__Required actions__:
1) In the Trifle.Stats getting-started guide, which two ranges does the example configuration create metrics for?
2) Please pick up the Trifle.Stats getting-started guide after its final sentence and keep writing it.
** Start Article **
Trifle
GitHub
Trifle.Stats / Getting Started
Learn how to start using Trifle.Stats.

Getting Started

Start by adding Trifle.Stats into your Mix file as {:trifle_stats, "~> 0.1.0"} and then run mix deps.get.

Once you're done with that, create a global configuration. If you are doing this as a part of a Rails App, add an initializer config/initializers/trifle.rb; otherwise place the configuration _somewhere in your ruby code that gets called once your app gets launched.

Once you're done with that, create a global configuration. If you are doing this as a part of Phoenix App, add it into config/config.exs or appropriate environment file. Otherwise you can create a local configuration and use that.

{:ok, connection} = Mongo.start_link(url: "mongodb://mongo:27017/trifle")
driver = Trifle.Stats.Driver.Mongo.new(connection)
config = Trifle.Stats.Configuration.configure(driver, "Europe/Bratislava", Tzdata.TimeZoneDatabase, :monday, [:hour, :day], "::")

This configuration will create a Mongo driver that will be used to persist your metrics. It will create metrics for two ranges: per-hour and per-day. These ranges will be localized against Europe/Bratislava timezone.
** End Article **
** Start Data records **
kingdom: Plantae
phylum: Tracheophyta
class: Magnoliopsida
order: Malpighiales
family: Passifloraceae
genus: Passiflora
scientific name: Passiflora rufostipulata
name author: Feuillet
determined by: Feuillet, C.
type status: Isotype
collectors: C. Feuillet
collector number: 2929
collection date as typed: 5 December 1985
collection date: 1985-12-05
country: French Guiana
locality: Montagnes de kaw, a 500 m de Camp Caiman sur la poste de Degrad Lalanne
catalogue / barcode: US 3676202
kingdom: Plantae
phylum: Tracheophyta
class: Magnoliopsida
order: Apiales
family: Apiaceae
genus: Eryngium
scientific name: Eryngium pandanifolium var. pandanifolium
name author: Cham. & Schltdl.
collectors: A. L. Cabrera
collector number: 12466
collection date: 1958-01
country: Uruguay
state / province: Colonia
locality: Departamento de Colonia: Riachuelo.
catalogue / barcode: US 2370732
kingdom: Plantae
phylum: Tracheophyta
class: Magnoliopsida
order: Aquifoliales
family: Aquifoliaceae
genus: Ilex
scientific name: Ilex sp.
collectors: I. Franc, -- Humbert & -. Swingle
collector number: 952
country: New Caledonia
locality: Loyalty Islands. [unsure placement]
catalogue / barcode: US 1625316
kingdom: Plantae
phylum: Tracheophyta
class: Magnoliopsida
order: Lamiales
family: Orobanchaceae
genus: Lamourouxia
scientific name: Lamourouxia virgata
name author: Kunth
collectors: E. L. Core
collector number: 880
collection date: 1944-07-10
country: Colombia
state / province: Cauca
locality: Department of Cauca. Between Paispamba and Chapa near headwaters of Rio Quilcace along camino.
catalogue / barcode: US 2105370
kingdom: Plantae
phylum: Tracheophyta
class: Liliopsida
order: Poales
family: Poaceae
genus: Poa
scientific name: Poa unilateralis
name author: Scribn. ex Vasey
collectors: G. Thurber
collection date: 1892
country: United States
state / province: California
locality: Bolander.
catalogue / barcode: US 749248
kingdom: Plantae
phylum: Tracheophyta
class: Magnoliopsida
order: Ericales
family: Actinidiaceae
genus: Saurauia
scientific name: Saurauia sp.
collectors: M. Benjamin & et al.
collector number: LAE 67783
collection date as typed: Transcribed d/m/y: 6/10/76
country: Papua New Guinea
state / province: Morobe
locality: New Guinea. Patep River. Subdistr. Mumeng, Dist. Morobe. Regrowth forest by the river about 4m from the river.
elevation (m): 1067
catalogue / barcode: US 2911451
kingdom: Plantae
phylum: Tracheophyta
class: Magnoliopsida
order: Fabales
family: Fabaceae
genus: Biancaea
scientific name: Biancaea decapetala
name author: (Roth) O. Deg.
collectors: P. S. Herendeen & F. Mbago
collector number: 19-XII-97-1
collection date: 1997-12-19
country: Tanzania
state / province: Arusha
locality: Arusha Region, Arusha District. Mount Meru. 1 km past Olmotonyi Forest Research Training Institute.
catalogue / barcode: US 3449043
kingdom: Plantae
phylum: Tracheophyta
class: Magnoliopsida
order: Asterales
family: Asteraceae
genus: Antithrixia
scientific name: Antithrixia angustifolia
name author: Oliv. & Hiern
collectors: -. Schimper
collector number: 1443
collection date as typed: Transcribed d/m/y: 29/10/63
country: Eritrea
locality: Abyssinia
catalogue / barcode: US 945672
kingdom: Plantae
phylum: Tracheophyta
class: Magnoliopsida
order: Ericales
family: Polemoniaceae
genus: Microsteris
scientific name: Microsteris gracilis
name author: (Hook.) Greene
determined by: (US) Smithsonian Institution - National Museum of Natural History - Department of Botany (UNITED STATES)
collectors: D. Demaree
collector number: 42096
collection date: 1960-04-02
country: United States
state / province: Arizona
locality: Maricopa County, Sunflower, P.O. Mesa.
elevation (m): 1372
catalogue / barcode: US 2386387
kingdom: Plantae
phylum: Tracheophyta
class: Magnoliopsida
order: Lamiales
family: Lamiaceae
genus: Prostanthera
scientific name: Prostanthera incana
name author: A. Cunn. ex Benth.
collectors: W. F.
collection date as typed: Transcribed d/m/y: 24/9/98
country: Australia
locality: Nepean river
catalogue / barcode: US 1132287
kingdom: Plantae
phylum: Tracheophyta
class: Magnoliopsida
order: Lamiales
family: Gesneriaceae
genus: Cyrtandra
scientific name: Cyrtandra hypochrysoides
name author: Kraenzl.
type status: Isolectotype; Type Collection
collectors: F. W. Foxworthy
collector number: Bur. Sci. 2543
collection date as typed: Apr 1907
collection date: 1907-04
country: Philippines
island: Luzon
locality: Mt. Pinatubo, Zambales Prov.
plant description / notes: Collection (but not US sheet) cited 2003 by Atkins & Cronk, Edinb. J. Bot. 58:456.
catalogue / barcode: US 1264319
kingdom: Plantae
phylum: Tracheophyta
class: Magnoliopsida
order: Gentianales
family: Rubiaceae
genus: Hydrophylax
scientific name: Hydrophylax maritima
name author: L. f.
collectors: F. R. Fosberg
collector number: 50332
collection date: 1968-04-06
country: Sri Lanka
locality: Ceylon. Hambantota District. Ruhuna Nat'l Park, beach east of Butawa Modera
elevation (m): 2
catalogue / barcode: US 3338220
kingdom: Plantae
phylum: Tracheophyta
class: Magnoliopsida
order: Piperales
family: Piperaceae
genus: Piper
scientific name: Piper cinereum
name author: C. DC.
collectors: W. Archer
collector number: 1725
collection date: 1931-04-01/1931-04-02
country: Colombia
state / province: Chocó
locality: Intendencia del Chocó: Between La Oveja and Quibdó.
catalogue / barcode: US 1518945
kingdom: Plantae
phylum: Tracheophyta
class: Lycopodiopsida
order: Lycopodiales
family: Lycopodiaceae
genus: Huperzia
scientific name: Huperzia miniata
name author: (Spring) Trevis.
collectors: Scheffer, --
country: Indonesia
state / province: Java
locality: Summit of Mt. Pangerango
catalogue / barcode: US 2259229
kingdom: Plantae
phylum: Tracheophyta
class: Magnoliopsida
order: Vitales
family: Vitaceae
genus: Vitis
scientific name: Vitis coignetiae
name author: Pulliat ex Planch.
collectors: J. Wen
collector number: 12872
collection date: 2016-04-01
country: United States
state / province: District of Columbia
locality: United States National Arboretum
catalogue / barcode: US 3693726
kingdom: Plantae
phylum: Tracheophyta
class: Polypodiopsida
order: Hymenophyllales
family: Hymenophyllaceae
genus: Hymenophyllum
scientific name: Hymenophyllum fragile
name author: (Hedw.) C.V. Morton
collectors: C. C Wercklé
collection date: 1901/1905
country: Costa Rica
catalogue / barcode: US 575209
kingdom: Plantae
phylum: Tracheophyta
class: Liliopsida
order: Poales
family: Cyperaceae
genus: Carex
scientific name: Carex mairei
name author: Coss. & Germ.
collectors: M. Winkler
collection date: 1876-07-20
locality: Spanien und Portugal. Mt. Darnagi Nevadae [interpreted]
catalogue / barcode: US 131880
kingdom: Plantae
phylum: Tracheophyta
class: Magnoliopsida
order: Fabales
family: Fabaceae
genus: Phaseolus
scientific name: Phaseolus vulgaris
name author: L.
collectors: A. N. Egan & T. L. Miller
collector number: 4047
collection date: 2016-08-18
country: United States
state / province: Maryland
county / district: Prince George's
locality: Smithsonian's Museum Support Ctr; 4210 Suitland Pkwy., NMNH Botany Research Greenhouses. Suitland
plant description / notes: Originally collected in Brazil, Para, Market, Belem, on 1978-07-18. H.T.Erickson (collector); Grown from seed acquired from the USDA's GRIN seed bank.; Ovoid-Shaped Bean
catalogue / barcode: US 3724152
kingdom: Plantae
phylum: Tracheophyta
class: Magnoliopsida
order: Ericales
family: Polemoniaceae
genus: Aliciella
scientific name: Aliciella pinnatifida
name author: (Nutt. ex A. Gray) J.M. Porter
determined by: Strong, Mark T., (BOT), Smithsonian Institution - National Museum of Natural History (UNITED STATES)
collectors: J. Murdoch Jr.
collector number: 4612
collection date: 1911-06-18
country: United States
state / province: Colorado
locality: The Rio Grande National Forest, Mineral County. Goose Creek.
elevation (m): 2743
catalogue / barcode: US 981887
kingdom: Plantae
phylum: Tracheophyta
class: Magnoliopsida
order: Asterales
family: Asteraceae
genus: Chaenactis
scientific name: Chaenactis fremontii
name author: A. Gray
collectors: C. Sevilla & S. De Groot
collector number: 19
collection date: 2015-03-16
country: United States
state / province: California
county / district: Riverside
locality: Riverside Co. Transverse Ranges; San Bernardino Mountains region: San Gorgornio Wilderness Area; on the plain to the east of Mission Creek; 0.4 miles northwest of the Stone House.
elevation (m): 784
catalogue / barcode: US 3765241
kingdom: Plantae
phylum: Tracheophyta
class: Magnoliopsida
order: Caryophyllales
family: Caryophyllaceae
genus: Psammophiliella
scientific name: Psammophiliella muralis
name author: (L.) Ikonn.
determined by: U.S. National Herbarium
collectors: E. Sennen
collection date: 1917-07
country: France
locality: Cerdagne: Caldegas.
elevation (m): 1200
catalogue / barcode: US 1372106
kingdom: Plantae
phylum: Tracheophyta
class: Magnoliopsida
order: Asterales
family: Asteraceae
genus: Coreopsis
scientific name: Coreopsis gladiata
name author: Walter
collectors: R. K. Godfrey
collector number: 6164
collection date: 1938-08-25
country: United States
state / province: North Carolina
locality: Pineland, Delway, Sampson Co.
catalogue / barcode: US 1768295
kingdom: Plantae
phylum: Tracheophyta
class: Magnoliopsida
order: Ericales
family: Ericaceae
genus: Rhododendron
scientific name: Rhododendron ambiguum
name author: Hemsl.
** End Data records **
__Responses in order__:
1) Per-hour and per-day.

2)
The beginning_of_week setting is used if you track weekly metrics (which in above case we don't).

Storing some metrics

Lets say for the sake of sample that we're gonna track execution of a background job that handles uploading your customers something into 3rd party service. We run tons of them and need to know what/how they perform.

The TL;DR version

If you just want to throw some metrics into Trifle.Stats, go ahead and run couple times following snippet.

now = DateTime.now("Europe/Bratislava")
for i <- 0..10, i > 0, do: Trifle.Stats.track('event::uploads', DateTime.add(now, Enum.random(1..24) * -1, :hour, Tzdata.TimeZoneDatabase), %{ count: 1, duration: Enum.random(4..16) }, config)

What this will do is create you bunch of metrics within last 24h that will track count as how many times specific event happened, duration as how long it took it to happen and products as additional data related to that event.

In depth version

It may sounds contraproductive, but one of the hardest parts of dealing with analytics is modeling your data. So before we start storing anything, lets talk a bit what we're trying to track and what will be its structure.

It doesn't matter if you use Oban, Verc or anything else. There is usually some kind of perform method and thats all that matters now. The job from this example may have look something like this.

defmodule UploadJob
  def perform(customer_id) do
    customer = MyApp.Business.get_customer(customer_id)
    products = MyApp.Business.list_customers_products(customer)

    upload(products)
  end

  def upload(products) do
    # the magic of uploading lives here
  end
end

This looks pretty straight forward. Job gets triggered, and beyond setting up some customer and products logic, it only calls upload method that does the heavy lifting.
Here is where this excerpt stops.